In the years after the war, a number of new manga magazines were founded. These included Manga kurabu (Manga Club), VAN, Kodomo manga Shimbun (Children’s Manga Newspaper), Kumanbati (The Hornet), Manga shōnen (Manga Boys), Tokyo Pakku (Tokyo Puck), and Kodomo manga kurabu (Children’s Manga Club). This manga boom lasted about three years. Most Japanese people at this time were hungry and poor; they were unhappy with current politics and afraid for the future. They were starving for entertainment and humor as well as for food. Manga was easily affordable, and the newly emerging civil society during the seven-year U.S. occupation provided an abundance of topics for satire. [. . .] The Korean War [1950-53] was a godsend to Japanese industry. It produced a big American demand for Japanese goods, and by 1951, “Japan reached almost prewar levels of production and consumption per capita” even though trade was still less than the prewar level(6). The red purge began in June 1950, and it was the children’s manga that started to be energized.

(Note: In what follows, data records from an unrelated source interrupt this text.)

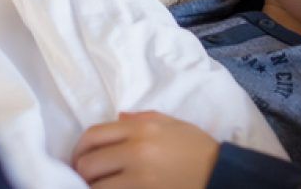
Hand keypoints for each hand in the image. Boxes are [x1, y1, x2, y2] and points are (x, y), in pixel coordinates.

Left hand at [71, 111, 218, 188]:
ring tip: (95, 188)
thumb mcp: (173, 125)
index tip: (79, 158)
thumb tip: (117, 119)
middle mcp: (137, 152)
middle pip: (89, 163)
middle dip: (82, 172)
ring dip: (92, 188)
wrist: (222, 175)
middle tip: (84, 178)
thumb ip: (142, 119)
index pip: (93, 135)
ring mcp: (140, 179)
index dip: (79, 149)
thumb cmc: (199, 149)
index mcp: (142, 129)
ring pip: (96, 187)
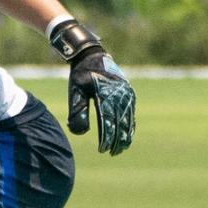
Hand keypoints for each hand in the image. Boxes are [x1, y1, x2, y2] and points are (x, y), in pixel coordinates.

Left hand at [50, 20, 135, 155]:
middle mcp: (119, 94)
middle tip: (112, 153)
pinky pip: (131, 112)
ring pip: (129, 118)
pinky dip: (130, 124)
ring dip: (126, 134)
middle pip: (120, 122)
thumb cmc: (80, 74)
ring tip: (121, 148)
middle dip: (117, 140)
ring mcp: (126, 93)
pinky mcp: (128, 92)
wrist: (91, 54)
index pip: (107, 122)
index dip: (106, 137)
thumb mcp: (75, 91)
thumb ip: (78, 111)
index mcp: (106, 95)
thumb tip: (80, 133)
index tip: (102, 150)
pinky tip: (128, 134)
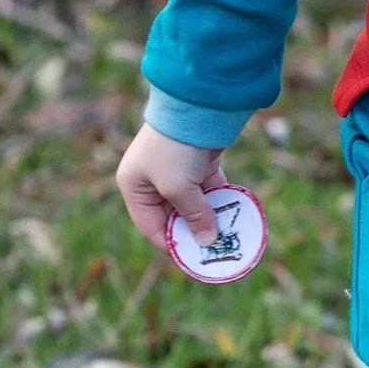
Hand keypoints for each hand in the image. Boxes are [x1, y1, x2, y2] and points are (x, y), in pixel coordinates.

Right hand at [116, 124, 227, 252]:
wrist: (196, 106)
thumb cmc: (175, 150)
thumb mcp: (178, 188)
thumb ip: (193, 216)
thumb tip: (208, 241)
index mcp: (134, 186)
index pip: (151, 226)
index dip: (171, 244)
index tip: (193, 261)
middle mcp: (152, 179)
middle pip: (173, 216)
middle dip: (193, 232)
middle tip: (214, 251)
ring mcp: (176, 170)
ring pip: (194, 203)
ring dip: (209, 218)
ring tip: (228, 237)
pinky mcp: (198, 162)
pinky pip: (209, 189)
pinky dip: (219, 201)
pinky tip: (234, 215)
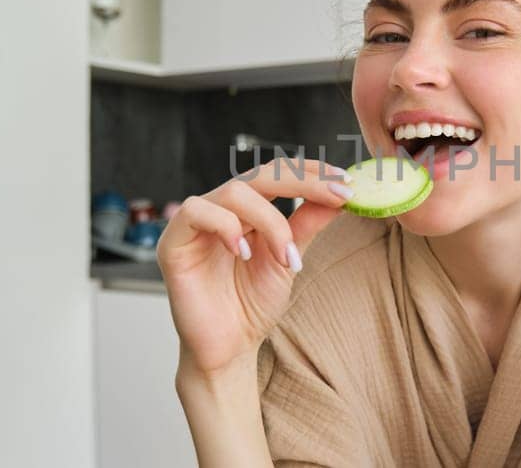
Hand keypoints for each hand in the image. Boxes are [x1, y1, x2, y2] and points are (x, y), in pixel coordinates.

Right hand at [157, 159, 351, 376]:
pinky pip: (197, 212)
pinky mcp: (174, 242)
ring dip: (271, 221)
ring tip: (286, 257)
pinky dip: (226, 227)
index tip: (347, 182)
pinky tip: (244, 253)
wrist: (228, 348)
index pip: (278, 175)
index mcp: (248, 210)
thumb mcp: (289, 259)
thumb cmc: (252, 305)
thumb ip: (308, 225)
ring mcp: (196, 223)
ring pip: (235, 192)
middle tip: (338, 197)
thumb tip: (341, 194)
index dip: (312, 173)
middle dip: (303, 182)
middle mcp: (221, 209)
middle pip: (260, 174)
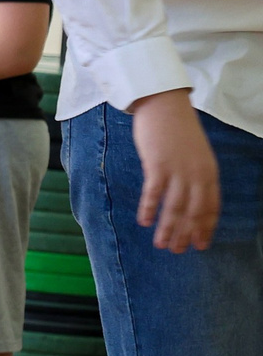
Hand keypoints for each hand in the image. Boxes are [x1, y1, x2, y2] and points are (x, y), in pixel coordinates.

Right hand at [130, 88, 218, 251]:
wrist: (164, 104)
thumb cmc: (176, 129)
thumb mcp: (194, 154)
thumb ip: (194, 175)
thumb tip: (187, 196)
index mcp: (208, 172)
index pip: (210, 207)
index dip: (205, 228)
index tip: (200, 245)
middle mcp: (197, 174)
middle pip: (193, 211)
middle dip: (186, 234)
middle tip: (178, 251)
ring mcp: (178, 170)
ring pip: (175, 207)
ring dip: (168, 228)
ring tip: (161, 245)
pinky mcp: (158, 164)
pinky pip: (154, 192)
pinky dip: (149, 209)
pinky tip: (145, 222)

Many masterpieces of children’s and youth manga were produced by artists such as Osamu Tezuka, Eiichi Fukui, and Shigeru Sugiura. [. . .] In March 1959, Kōdansha, one of the largest publishing companies in Japan [and one that had been publishing Shonen Kurabu], started to publish Shōnen magajin (Boys’ Magazine), the first weekly comic magazine designed for boys and young adults. The magazine had a few hundred pages of manga and was primarily targeted to young males [. . .]. Shōgakukan started publishing Shōnen Sandē [Boys’ Sunday] in April 1959, only one month after Shōnen magajin. These two weekly magazines were not so radically different from the existing monthly manga magazines for boys, and the sales were not very good until the emergence of Kyojin no hoshi (Star of the Giants, a baseball player’s story) in Shōnen magajin in 1966 and Ashita no Jō (Tomorrow’s Joe — a boxer’s story) in 1968. [. . .] The sales of Shōnen magajin topped one million in 1966, and, thanks to the popularity of Kyojin no hoshi and Ashita no Jō, attracted even more fans. The sales of the boys’ magazine exceeded 1.5 million at the end of 1968, the year Ashita no Jō debuted(7). Both Kyojin no hoshi and Ashita no Jō are stories about hard work and perseverance as the keys to success, and their popularity could be related to the social and economic issues that were important in Japan at the time.

The magazines for boys had to keep an eye on their juvenile audience, and the works in them often took up as their protagonists boys of a similar age to the readers. It must have been a thrilling experience for the boy readers to read a story in which the youthful hero successfully struggles in an adult world. But to enable the heroes to achieve this goal, stories for boys, especially dealing with the theme of battle, needed assistance from a more traditional source.